Chart comprehension data
━━━━━━

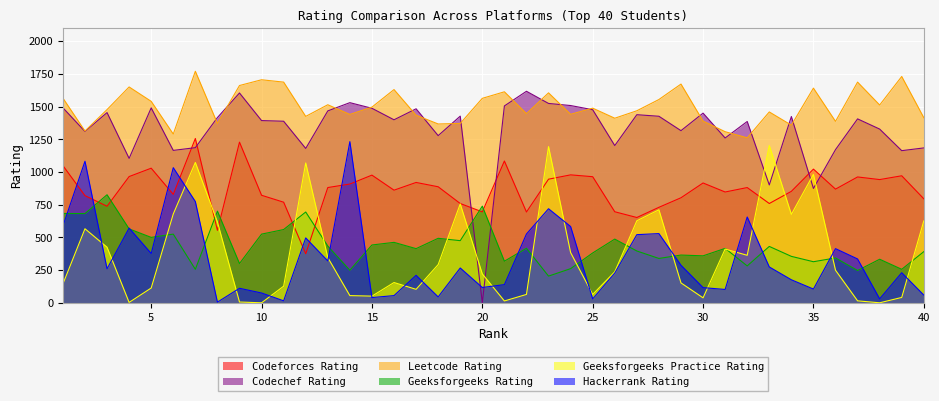

At which category is the sum across all series the highest?

7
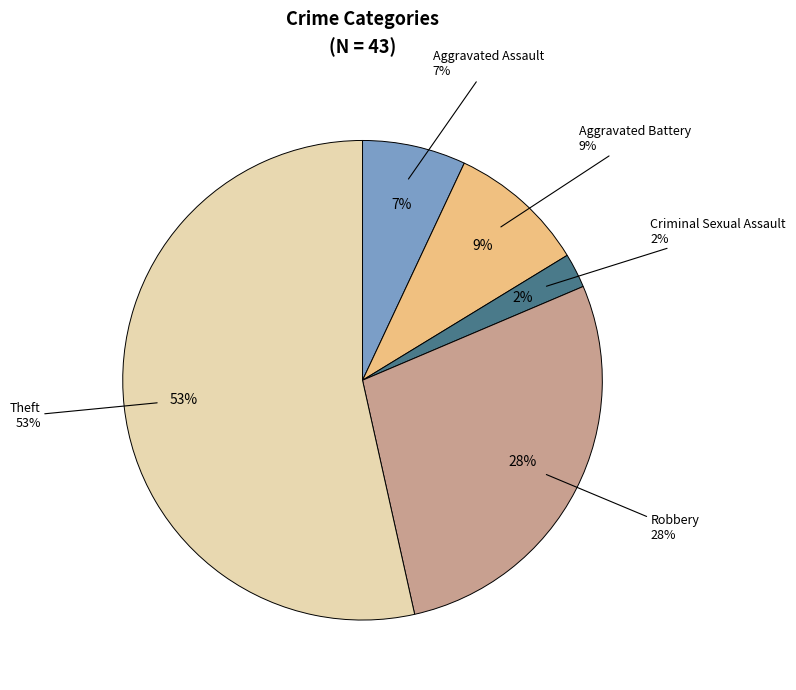

What is the largest slice in the pie chart?

Theft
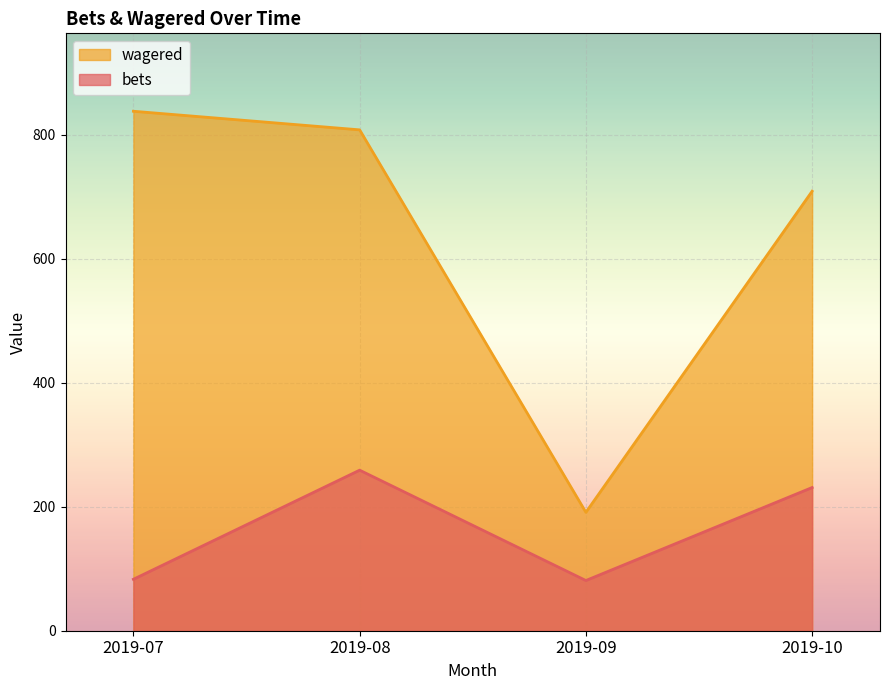

How many lines are shown in the chart?

2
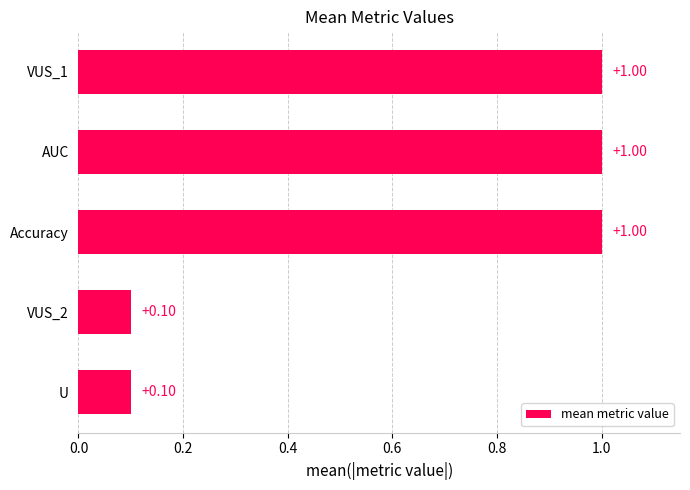

How many bars are there in total?

5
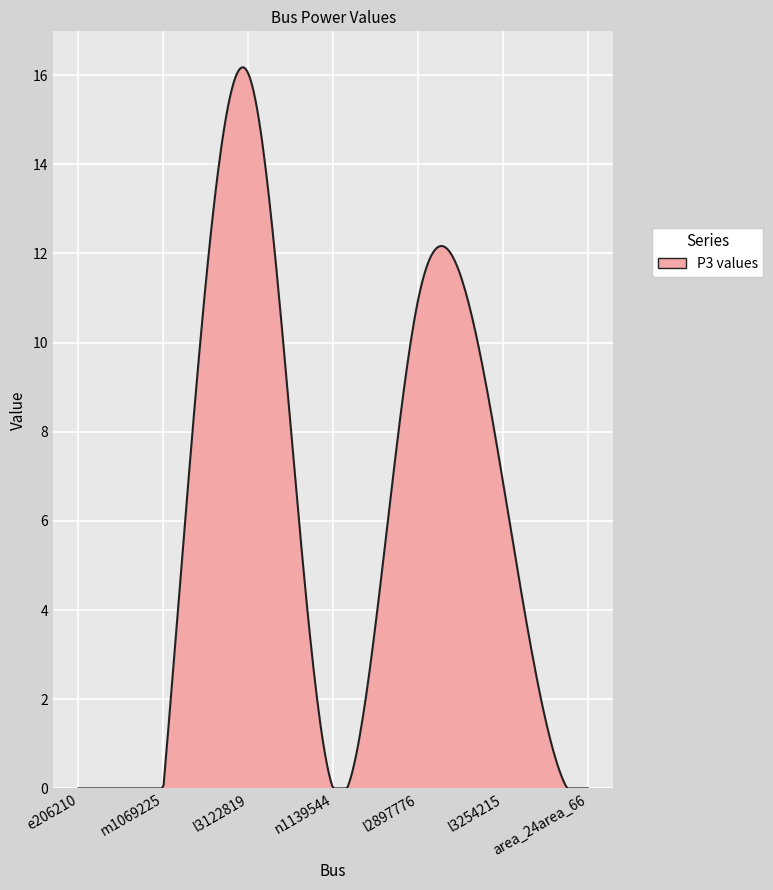

What is the difference between the maximum and minimum values?

16.2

━━━━━━

**Aim of the exercise:** Copy out the material from the line containing "How many bars are there in total?" through the end of the material. Leave the pictures out of your copy.

**Task answer:**
How many bars are there in total?

5

What is the difference between the maximum and minimum values?

16.2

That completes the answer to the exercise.